Fue entonces que decidimos con «el intrépido» hacer lo que era correcto y, en una de esas audiencias con los abogados de la empresa, que sabíamos que los padres no estarían en su casa, nos dirigimos allí y nos colamos por la ventana de atrás que solíamos usar cuando «el miedoso» había prometido no salir y nosotros lo convencíamos para que nos acompañara igual. Fue así que lo encontramos apagado en el sótano de su casa, a metros del cargador, que nos apuramos a enchufar. La carga completa no llevaba más de quince minutos y la reunión entre buitres podría alaegarse por horas, así que tuvimos tiempo de conversar y de animarnos a venir aquí a denunciar lo ocurrido. Lo que nuestro amigo —ahora «inmortal»— nos contó fue mucho, muchísimo peor que haber sido cortado a la mitad y haber sido puesto en un cuerpo sintético. Aunque no lo parezca, el alma de nuestro amigo está allí, intacta, aunque su nuevo cuerpo sea resistente al deterioro, sus sentimientos no lo son y el dolor que le provocó ser despreciado por sus progenitores será irreparable. Más aún, luego de que desaparecieran al notar que su hijo se había ido, y con él la posibilidad de recuperar sus millones y peor aún, enfrentar la contrademanda de la empresa. Por eso decidimos venir aquí, su señoría, y hacer pública la denuncia del caso.

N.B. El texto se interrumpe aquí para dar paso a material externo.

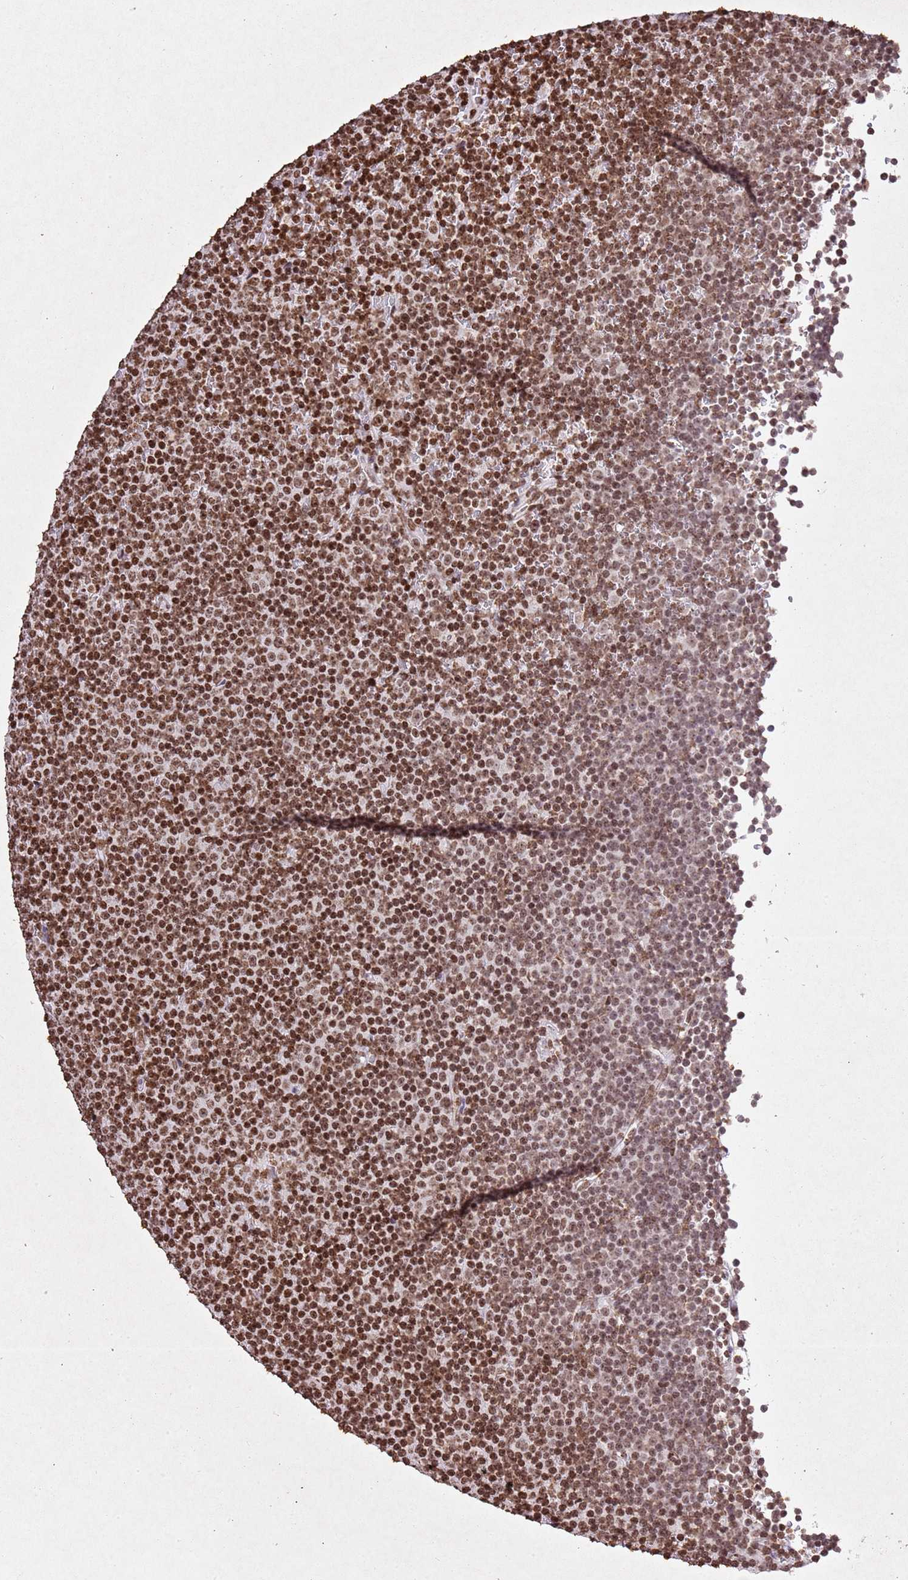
{"staining": {"intensity": "strong", "quantity": ">75%", "location": "nuclear"}, "tissue": "lymphoma", "cell_type": "Tumor cells", "image_type": "cancer", "snomed": [{"axis": "morphology", "description": "Malignant lymphoma, non-Hodgkin's type, Low grade"}, {"axis": "topography", "description": "Lymph node"}], "caption": "DAB immunohistochemical staining of human lymphoma displays strong nuclear protein expression in approximately >75% of tumor cells.", "gene": "BMAL1", "patient": {"sex": "female", "age": 67}}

—Señoría, hay una prueba más que debe conocer: la grabación de la memoria del bioniño ha llegado, señor, la empresa nos proporcionó una copia y, hay algo que debe ver… Al parecer, señor, el cuerpo del chico no se apaga nunca, aún sin una carga periódica, nos explicaron que es algo así como una autonomía biológica artificial que evita que la máquina colapse —Así explicaba a la corte el enviado técnico en representación de la empresa—, y lo que grabó la cámara instalada en su frente que es autónoma a los ojos propiamente dichos, fue esto: —la proyección mostraba dos individuos de conflexión menuda, luego se ve con claridad que son los jóvenes amigos del chico robot, abriendo la puerta del sótano y siendo sorprendidos por el padre de éste que se tambalea, presumimos que por su estado de ebriedad, y cae por las escaleras. Unos instantes después, aparece la madre visiblemente alterada, que forcejea con estos dos jóvenes y también cae por las escaleras. Aquí se ve con claridad cómo se quiebra su cuello en el cuarto escalón. La cámara estática no capta el momento de la muerte del padre pero sí se ve pasar a este joven que está sentado aquí, con uno de los brazos y meterlo en bolsas de basura, señor —terminaba su informe el especialista.
—Y bien, ¿qué tiene que decir ante estos nuevos hechos? —Preguntó el juez.